Tanganku akan memegang tanganmu, membimbingmu menelusuri pantai,
menikmati matahari pagi dan pasir yang indah. Menceritakan warna-warna
bunga yang bersinar dan indah seperti cantiknya wajahmu.
Tetapi sayangku, saya tidak akan mengambil bunga itu untuk mati. Karena,
saya tidak sanggup melihat air matamu mengalir menangisi kematianku.
Sayangku, saya tahu, ada banyak orang yang bisa mencintaimu lebih dari
saya mencintaimu. Untuk itu sayang, jika semua yang telah diberikan
tanganku, kakiku, mataku, tidak cukup bagimu. Aku tidak bisa menahan
dirimu mencari tangan, kaki, dan mata lain yang dapat membahagiakanmu.”
Air mata saya jatuh ke atas tulisannya dan membuat tintanya menjadi kabur, tetapi saya tetap berusaha untuk membacanya.
“Dan sekarang, sayangku, kamu telah selasai membaca jawaban saya. Jika
kamu puas dengan semua jawaban ini, dan tetap menginginkanku untuk
tinggal di rumah ini, tolong bukakan pintu rumah kita, saya sekarang
sedang berdiri disana menunggu jawabanmu. Jika kamu tidak puas,
sayangku, biarkan aku masuk untuk membereskan barang-barangku, dan aku
tidak akan mempersulit hidupmu. Percayalah, bahagiaku bila kau bahagia.”
Saya segera berlari membuka pintu dan melihatnya berdiri di depan pintu
dengan wajah penasaran sambil tangannya memegang susu dan roti
kesukaanku.
Oh, kini saya tahu, tidak ada orang yang pernah mencintai saya lebih dari dia mencintaiku.

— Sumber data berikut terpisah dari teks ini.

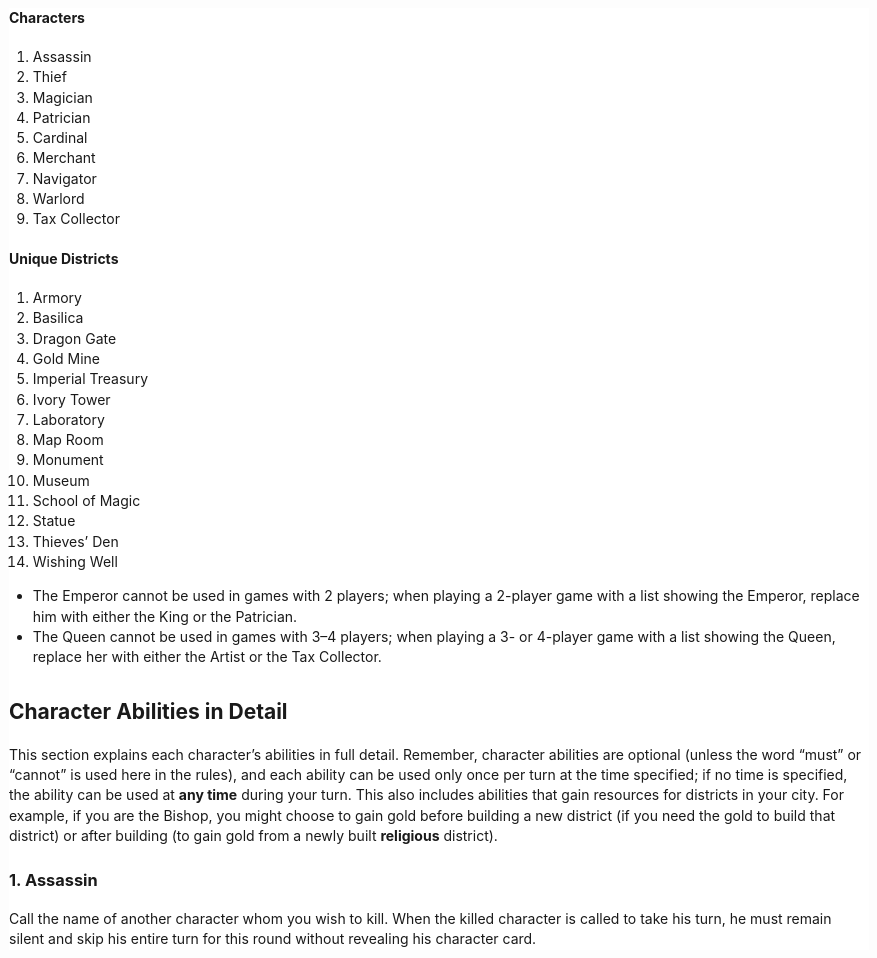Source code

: #### Characters

1. Assassin
2. Thief
3. Magician
4. Patrician
5. Cardinal
6. Merchant
7. Navigator
8. Warlord
9. Tax Collector

#### Unique Districts

1. Armory
2. Basilica
3. Dragon Gate
4. Gold Mine
5. Imperial Treasury
6. Ivory Tower
7. Laboratory
8. Map Room
9. Monument
10. Museum
11. School of Magic
12. Statue
13. Thieves’ Den
14. Wishing Well

* The Emperor cannot be used in games with 2 players; when playing a 2-player game with a list showing the Emperor, replace him with either the King or the Patrician.
* The Queen cannot be used in games with 3–4 players; when playing a 3- or 4-player game with a list showing the Queen, replace her with either the Artist or the Tax Collector.

## Character Abilities in Detail

This section explains each character’s abilities in full detail.
Remember, character abilities are optional (unless the word
“must” or “cannot” is used here in the rules), and each ability
can be used only once per turn at the time specified; if no
time is specified, the ability can be used at **any time** during
your turn. This also includes abilities that gain resources for
districts in your city. For example, if you are the Bishop, you
might choose to gain gold before building a new district (if you
need the gold to build that district) or after building (to gain
gold from a newly built **religious** district).

### 1. Assassin

Call the name of another character whom you wish to kill. When the killed character is called to take his turn, he must remain silent and skip his entire turn for this round without revealing his character card.
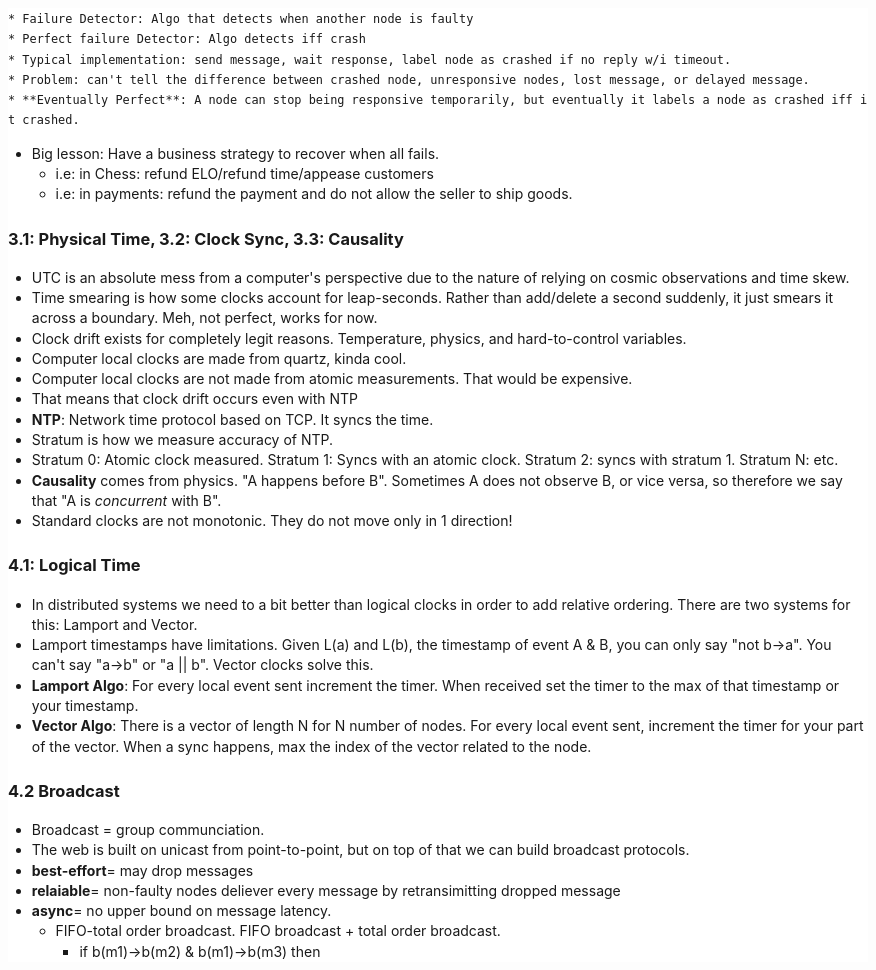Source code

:     * Failure Detector: Algo that detects when another node is faulty
    * Perfect failure Detector: Algo detects iff crash
    * Typical implementation: send message, wait response, label node as crashed if no reply w/i timeout.
    * Problem: can't tell the difference between crashed node, unresponsive nodes, lost message, or delayed message.
    * **Eventually Perfect**: A node can stop being responsive temporarily, but eventually it labels a node as crashed iff it crashed.

* Big lesson: Have a business strategy to recover when all fails. 
    * i.e: in Chess: refund ELO/refund time/appease customers
    * i.e: in payments: refund the payment and do not allow the seller to ship goods.

### 3.1: Physical Time, 3.2: Clock Sync, 3.3: Causality
* UTC is an absolute mess from a computer's perspective due to the nature of relying on cosmic observations and time skew.
* Time smearing is how some clocks account for leap-seconds. Rather than add/delete a second suddenly, it just smears it across a boundary. Meh, not perfect, works for now.
* Clock drift exists for completely legit reasons. Temperature, physics, and hard-to-control variables.
* Computer local clocks are made from quartz, kinda cool.
* Computer local clocks are not made from atomic measurements. That would be expensive.
* That means that clock drift occurs even with NTP
* **NTP**: Network time protocol based on TCP. It syncs the time.
* Stratum is how we measure accuracy of NTP.
* Stratum 0: Atomic clock measured. Stratum 1: Syncs with an atomic clock. Stratum 2: syncs with stratum 1. Stratum N: etc.
* **Causality** comes from physics. "A happens before B". Sometimes A does not observe B, or vice versa, so therefore we say that "A is *concurrent* with B".
* Standard clocks are not monotonic. They do not move only in 1 direction!

### 4.1: Logical Time
* In distributed systems we need to a bit better than logical clocks in order to add relative ordering. There are two systems for this: Lamport and Vector.
* Lamport timestamps have limitations. Given L(a) and L(b), the timestamp of event A & B, you can only say "not b->a". You can't say "a->b" or "a || b". Vector clocks solve this.
* **Lamport Algo**: For every local event sent increment the timer. When received set the timer to the max of that timestamp or your timestamp. 
* **Vector Algo**: There is a vector of length N for N number of nodes. For every local event sent, increment the timer for your part of the vector. When a sync happens, max the index of the vector related to the node.

### 4.2 Broadcast
* Broadcast = group communciation. 
* The web is built on unicast from point-to-point, but on top of that we can build broadcast protocols.
* **best-effort**= may drop messages
* **relaiable**= non-faulty nodes deliever every message by retransimitting dropped message
* **async**= no upper bound on message latency.
    * FIFO-total order broadcast. FIFO broadcast + total order broadcast.
        * if b(m1)->b(m2) & b(m1)->b(m3) then 
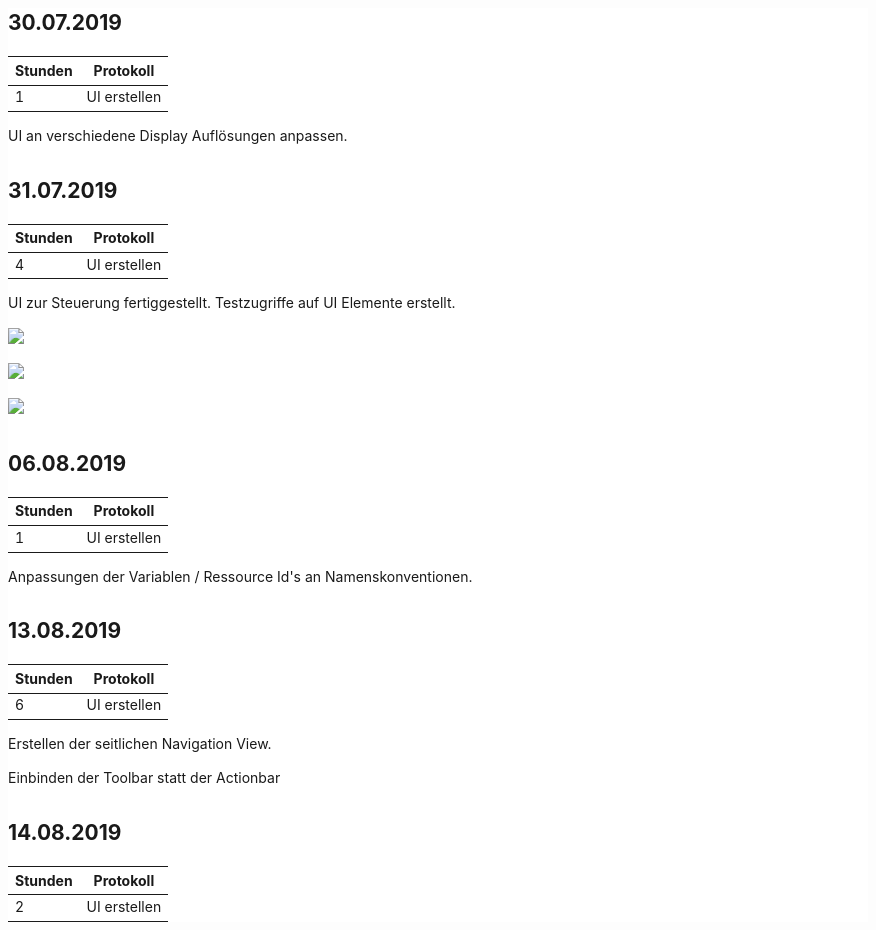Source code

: 

## 30.07.2019

| Stunden | Protokoll    |
| ------- | ------------ |
| 1       | UI erstellen |

UI an verschiedene Display Auflösungen anpassen.



## 31.07.2019

| Stunden | Protokoll    |
| ------- | ------------ |
| 4       | UI erstellen |

UI zur Steuerung fertiggestellt. Testzugriffe auf UI Elemente erstellt.

![](images/control_panel_axis_v2.PNG?raw=true)

![](images/control_panel_tool_v1.PNG?raw=true)

![](images/control_panel_general_v1.PNG?raw=true)

## 06.08.2019

| Stunden | Protokoll    |
| ------- | ------------ |
| 1       | UI erstellen |

Anpassungen der Variablen / Ressource Id's an Namenskonventionen.



## 13.08.2019

| Stunden | Protokoll    |
| ------- | ------------ |
| 6       | UI erstellen |

Erstellen der seitlichen Navigation View.

Einbinden der Toolbar statt der Actionbar



## 14.08.2019

| Stunden | Protokoll    |
| ------- | ------------ |
| 2       | UI erstellen |
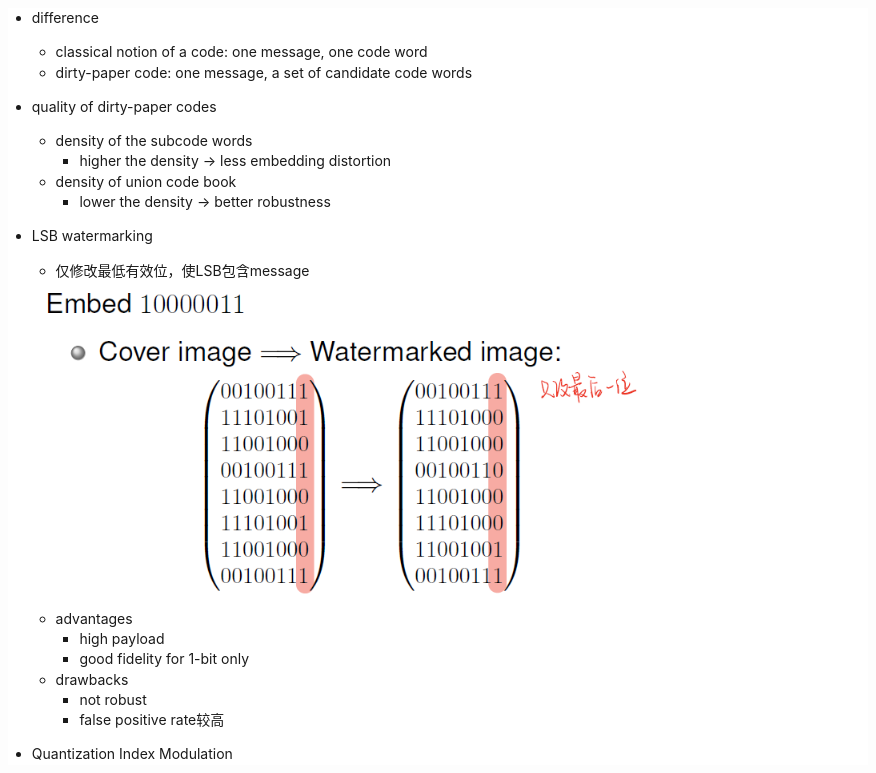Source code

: - difference
  - classical notion of a code: one message, one code word
  - dirty-paper code: one message, a set of candidate code words

- quality of dirty-paper codes
  - density of the subcode words
    - higher the density -> less embedding distortion
  - density of union code book
    - lower the density -> better robustness

- LSB watermarking

  - 仅修改最低有效位，使LSB包含message

  <img src="Digital Watermarking and Steganography.assets/image-20210622112609234.png" alt="image-20210622112609234" style="zoom:80%;" />

  - advantages
    - high payload
    - good fidelity for 1-bit only
  - drawbacks
    - not robust
    - false positive rate较高

- Quantization Index Modulation
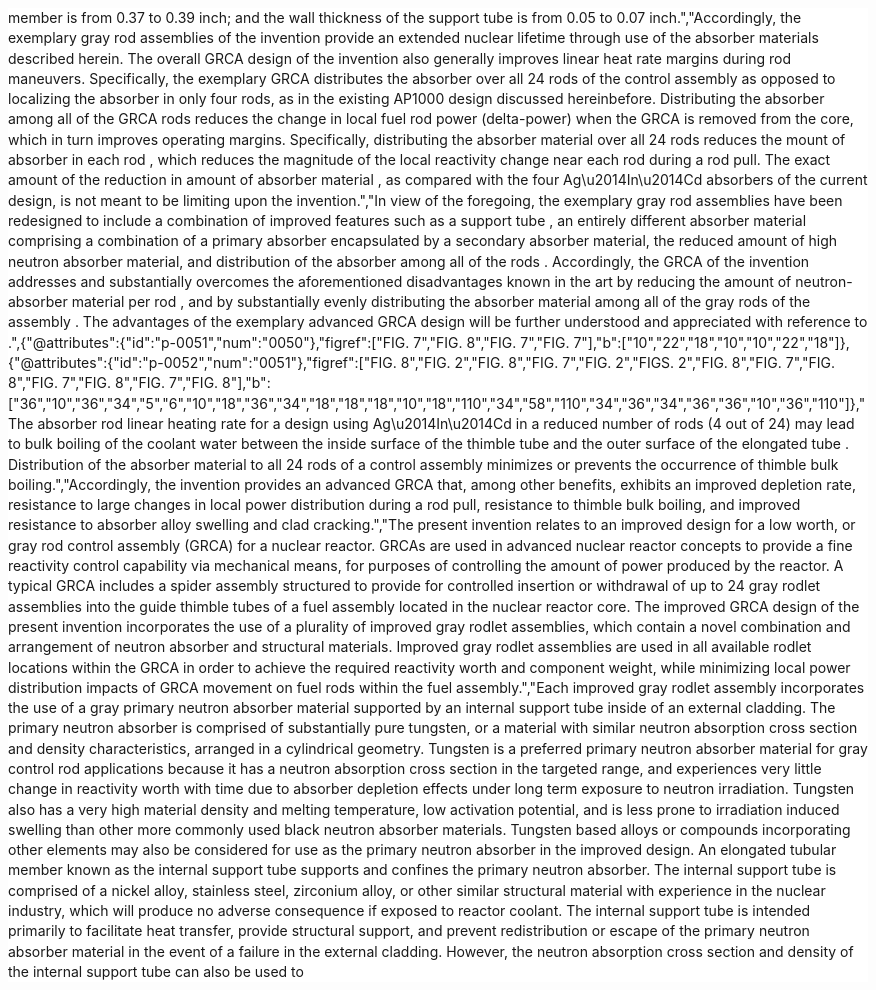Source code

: member  is from 0.37 to 0.39 inch; and the wall thickness of the support tube  is from 0.05 to 0.07 inch.","Accordingly, the exemplary gray rod assemblies  of the invention provide an extended nuclear lifetime through use of the absorber materials described herein. The overall GRCA design  of the invention also generally improves linear heat rate margins during rod maneuvers. Specifically, the exemplary GRCA distributes the absorber  over all 24 rods  of the control assembly  as opposed to localizing the absorber in only four rods, as in the existing AP1000 design discussed hereinbefore. Distributing the absorber  among all of the GRCA rods  reduces the change in local fuel rod power (delta-power) when the GRCA  is removed from the core, which in turn improves operating margins. Specifically, distributing the absorber material  over all 24 rods reduces the mount of absorber  in each rod , which reduces the magnitude of the local reactivity change near each rod  during a rod pull. The exact amount of the reduction in amount of absorber material , as compared with the four Ag\u2014In\u2014Cd absorbers of the current design, is not meant to be limiting upon the invention.","In view of the foregoing, the exemplary gray rod assemblies  have been redesigned to include a combination of improved features such as a support tube , an entirely different absorber material comprising a combination of a primary absorber encapsulated by a secondary absorber material, the reduced amount of high neutron absorber material, and distribution of the absorber among all of the rods . Accordingly, the GRCA  of the invention addresses and substantially overcomes the aforementioned disadvantages known in the art by reducing the amount of neutron-absorber material  per rod , and by substantially evenly distributing the absorber material  among all of the gray rods  of the assembly . The advantages of the exemplary advanced GRCA design  will be further understood and appreciated with reference to .",{"@attributes":{"id":"p-0051","num":"0050"},"figref":["FIG. 7","FIG. 8","FIG. 7","FIG. 7"],"b":["10","22","18","10","10","22","18"]},{"@attributes":{"id":"p-0052","num":"0051"},"figref":["FIG. 8","FIG. 2","FIG. 8","FIG. 7","FIG. 2","FIGS. 2","FIG. 8","FIG. 7","FIG. 8","FIG. 7","FIG. 8","FIG. 7","FIG. 8"],"b":["36","10","36","34","5","6","10","18","36","34","18","18","18","10","18","110","34","58","110","34","36","34","36","36","10","36","110"]},"The absorber rod linear heating rate for a design using Ag\u2014In\u2014Cd in a reduced number of rods (4 out of 24) may lead to bulk boiling of the coolant water between the inside surface of the thimble tube  and the outer surface of the elongated tube . Distribution of the absorber material  to all 24 rods of a control assembly minimizes or prevents the occurrence of thimble bulk boiling.","Accordingly, the invention provides an advanced GRCA  that, among other benefits, exhibits an improved depletion rate, resistance to large changes in local power distribution during a rod pull, resistance to thimble bulk boiling, and improved resistance to absorber alloy swelling and clad cracking.","The present invention relates to an improved design for a low worth, or gray rod control assembly (GRCA) for a nuclear reactor. GRCAs are used in advanced nuclear reactor concepts to provide a fine reactivity control capability via mechanical means, for purposes of controlling the amount of power produced by the reactor. A typical GRCA includes a spider assembly structured to provide for controlled insertion or withdrawal of up to 24 gray rodlet assemblies into the guide thimble tubes of a fuel assembly located in the nuclear reactor core. The improved GRCA design of the present invention incorporates the use of a plurality of improved gray rodlet assemblies, which contain a novel combination and arrangement of neutron absorber and structural materials. Improved gray rodlet assemblies are used in all available rodlet locations within the GRCA in order to achieve the required reactivity worth and component weight, while minimizing local power distribution impacts of GRCA movement on fuel rods within the fuel assembly.","Each improved gray rodlet assembly incorporates the use of a gray primary neutron absorber material supported by an internal support tube inside of an external cladding. The primary neutron absorber is comprised of substantially pure tungsten, or a material with similar neutron absorption cross section and density characteristics, arranged in a cylindrical geometry. Tungsten is a preferred primary neutron absorber material for gray control rod applications because it has a neutron absorption cross section in the targeted range, and experiences very little change in reactivity worth with time due to absorber depletion effects under long term exposure to neutron irradiation. Tungsten also has a very high material density and melting temperature, low activation potential, and is less prone to irradiation induced swelling than other more commonly used black neutron absorber materials. Tungsten based alloys or compounds incorporating other elements may also be considered for use as the primary neutron absorber in the improved design. An elongated tubular member known as the internal support tube supports and confines the primary neutron absorber. The internal support tube is comprised of a nickel alloy, stainless steel, zirconium alloy, or other similar structural material with experience in the nuclear industry, which will produce no adverse consequence if exposed to reactor coolant. The internal support tube is intended primarily to facilitate heat transfer, provide structural support, and prevent redistribution or escape of the primary neutron absorber material in the event of a failure in the external cladding. However, the neutron absorption cross section and density of the internal support tube can also be used to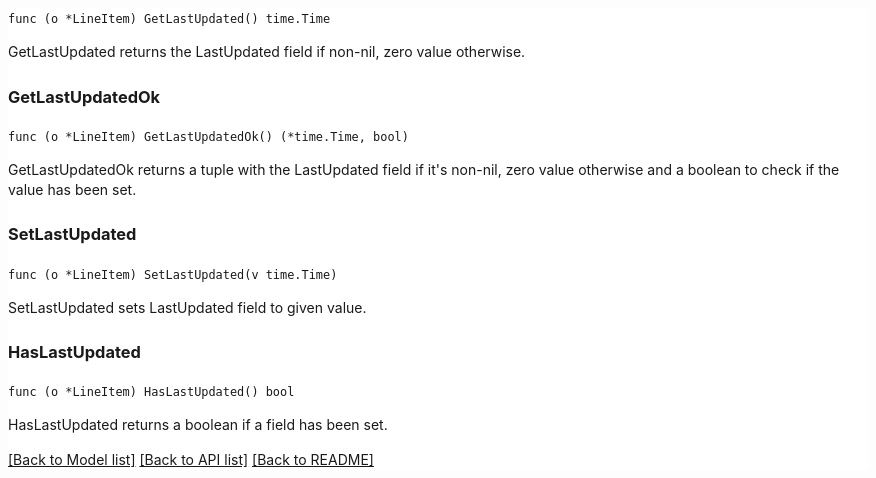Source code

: `func (o *LineItem) GetLastUpdated() time.Time`

GetLastUpdated returns the LastUpdated field if non-nil, zero value otherwise.

### GetLastUpdatedOk

`func (o *LineItem) GetLastUpdatedOk() (*time.Time, bool)`

GetLastUpdatedOk returns a tuple with the LastUpdated field if it's non-nil, zero value otherwise
and a boolean to check if the value has been set.

### SetLastUpdated

`func (o *LineItem) SetLastUpdated(v time.Time)`

SetLastUpdated sets LastUpdated field to given value.

### HasLastUpdated

`func (o *LineItem) HasLastUpdated() bool`

HasLastUpdated returns a boolean if a field has been set.


[[Back to Model list]](../README.md#documentation-for-models) [[Back to API list]](../README.md#documentation-for-api-endpoints) [[Back to README]](../README.md)


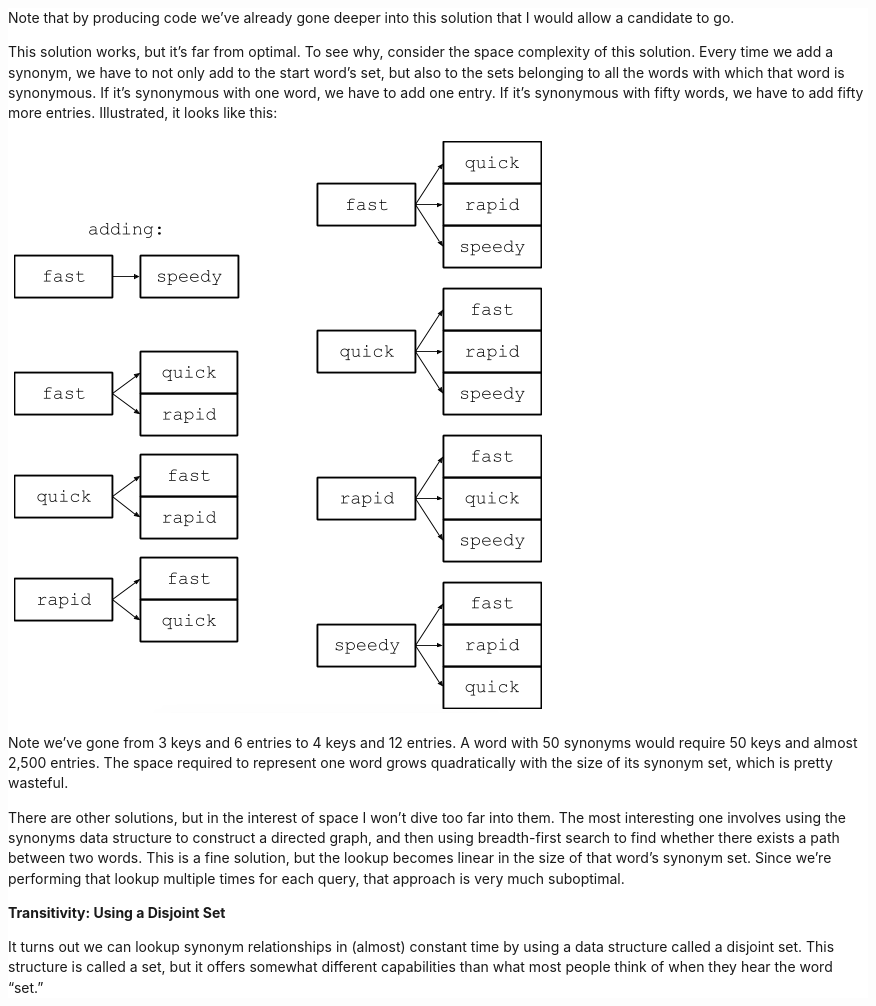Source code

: Note that by producing code we’ve already gone deeper into this solution that I would allow a candidate to go.

This solution works, but it’s far from optimal. To see why, consider the space complexity of this solution. Every time we add a synonym, we have to not only add to the start word’s set, but also to the sets belonging to all the words with which that word is synonymous. If it’s synonymous with one word, we have to add one entry. If it’s synonymous with fifty words, we have to add fifty more entries. Illustrated, it looks like this:

![](../_resources/4dd1289fbee343eab673c7129de96b8c.png)

Note we’ve gone from 3 keys and 6 entries to 4 keys and 12 entries. A word with 50 synonyms would require 50 keys and almost 2,500 entries. The space required to represent one word grows quadratically with the size of its synonym set, which is pretty wasteful.

There are other solutions, but in the interest of space I won’t dive too far into them. The most interesting one involves using the synonyms data structure to construct a directed graph, and then using breadth-first search to find whether there exists a path between two words. This is a fine solution, but the lookup becomes linear in the size of that word’s synonym set. Since we’re performing that lookup multiple times for each query, that approach is very much suboptimal.

**Transitivity: Using a Disjoint Set**

It turns out we can lookup synonym relationships in (almost) constant time by using a data structure called a disjoint set. This structure is called a set, but it offers somewhat different capabilities than what most people think of when they hear the word “set.”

Itulah cinta, di saat kita merasa cinta itu telah berangsur-angsur
hilang dari hati kita karena kita merasa dia tidak dapat memberikan
cinta dalam wujud yang kita inginkan, maka cinta itu sesungguhnya telah
hadir dalam wujud lain yang tidak pernah kita bayangkan sebelumnya.
Seringkali yang kita butuhkan adalah memahami wujud cinta dari pasangan kita, dan bukan mengharapkan wujud tertentu.